• _What you need to do_
For every entry, reproduce the wording exactly and omit any image it holds.
---------- Supplied entries ----------
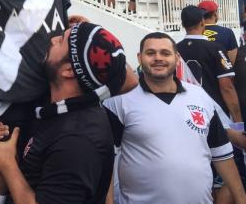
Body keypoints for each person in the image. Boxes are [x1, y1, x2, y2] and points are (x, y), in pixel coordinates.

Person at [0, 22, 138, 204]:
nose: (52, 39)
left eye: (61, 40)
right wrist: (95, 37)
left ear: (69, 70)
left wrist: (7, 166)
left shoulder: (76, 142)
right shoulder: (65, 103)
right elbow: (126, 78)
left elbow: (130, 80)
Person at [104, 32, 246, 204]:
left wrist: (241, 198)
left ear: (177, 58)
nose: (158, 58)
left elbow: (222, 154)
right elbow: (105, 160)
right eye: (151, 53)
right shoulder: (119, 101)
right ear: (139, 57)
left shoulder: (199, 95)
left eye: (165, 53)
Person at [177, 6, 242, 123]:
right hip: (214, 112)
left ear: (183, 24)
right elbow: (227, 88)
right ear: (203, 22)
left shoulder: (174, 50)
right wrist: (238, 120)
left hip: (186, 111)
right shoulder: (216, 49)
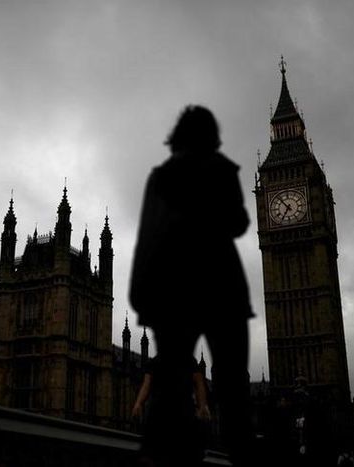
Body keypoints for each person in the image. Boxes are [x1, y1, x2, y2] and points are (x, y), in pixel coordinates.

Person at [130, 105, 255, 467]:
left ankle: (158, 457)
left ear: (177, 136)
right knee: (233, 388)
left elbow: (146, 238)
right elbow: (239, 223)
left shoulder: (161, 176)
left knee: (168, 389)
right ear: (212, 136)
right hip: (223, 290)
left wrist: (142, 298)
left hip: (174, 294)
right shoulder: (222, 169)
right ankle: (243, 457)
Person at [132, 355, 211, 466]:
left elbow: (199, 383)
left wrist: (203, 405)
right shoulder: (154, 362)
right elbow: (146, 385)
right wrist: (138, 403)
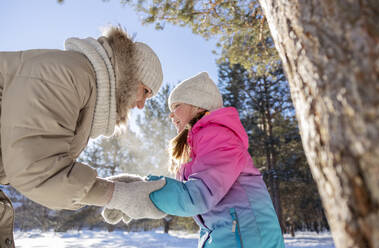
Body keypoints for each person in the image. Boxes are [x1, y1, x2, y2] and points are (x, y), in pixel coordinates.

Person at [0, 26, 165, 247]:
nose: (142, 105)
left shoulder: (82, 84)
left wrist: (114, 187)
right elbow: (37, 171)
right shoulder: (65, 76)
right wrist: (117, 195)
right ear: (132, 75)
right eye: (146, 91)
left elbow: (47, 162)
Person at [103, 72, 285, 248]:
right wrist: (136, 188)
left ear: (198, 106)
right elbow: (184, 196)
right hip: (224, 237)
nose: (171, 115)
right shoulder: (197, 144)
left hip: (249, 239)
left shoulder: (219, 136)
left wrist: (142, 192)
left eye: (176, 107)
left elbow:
----------
• _Reply_
Body keypoints for each person in the image. Boxes are [x1, y1, x2, y2] and points are (x, y), in pixel coordinates.

Person at [0, 22, 138, 204]:
nose: (52, 39)
left eye: (61, 40)
right wrist: (95, 37)
left ear: (69, 70)
left wrist: (7, 166)
left shoulder: (76, 142)
right shoulder: (65, 103)
right elbow: (126, 78)
left elbow: (130, 80)
Person at [104, 32, 246, 204]:
left wrist: (241, 198)
left ear: (177, 58)
nose: (158, 58)
left elbow: (222, 154)
right elbow: (105, 160)
right eye: (151, 53)
right shoulder: (119, 101)
right ear: (139, 57)
left shoulder: (199, 95)
left eye: (165, 53)
Person at [177, 6, 242, 123]:
right hip: (214, 112)
left ear: (183, 24)
right elbow: (227, 88)
right ear: (203, 22)
left shoulder: (174, 50)
right wrist: (238, 120)
left hip: (186, 111)
right shoulder: (216, 49)
Body keypoints for each person in the image. Boxes are [x1, y1, x2, y2] and points are (x, y), in pixel coordinates.

Person at [130, 105, 255, 467]:
left ankle: (158, 457)
left ear: (177, 136)
right knee: (233, 388)
left elbow: (146, 238)
right elbow: (239, 223)
left shoulder: (161, 176)
left knee: (168, 389)
right ear: (212, 136)
right hip: (223, 290)
left wrist: (142, 298)
left hip: (174, 294)
right shoulder: (222, 169)
right ankle: (243, 457)
Person at [132, 355, 211, 466]:
left elbow: (199, 383)
left wrist: (203, 405)
right shoulder: (154, 362)
right elbow: (146, 385)
right wrist: (138, 403)
Body keypoints for each person in the image. Boxes are [x1, y1, x2, y2] and points are (x, y), in pixel coordinates.

Person at [0, 26, 165, 247]:
nose: (142, 105)
left shoulder: (82, 84)
left wrist: (114, 187)
right elbow: (37, 171)
right shoulder: (65, 76)
right wrist: (117, 195)
right ear: (132, 75)
right eye: (146, 91)
left elbow: (47, 162)
Person at [103, 72, 285, 248]:
right wrist: (136, 188)
left ear: (198, 106)
right elbow: (184, 196)
right hip: (224, 237)
nose: (171, 115)
right shoulder: (197, 144)
left hip: (249, 239)
left shoulder: (219, 136)
left wrist: (142, 192)
left eye: (176, 107)
left elbow:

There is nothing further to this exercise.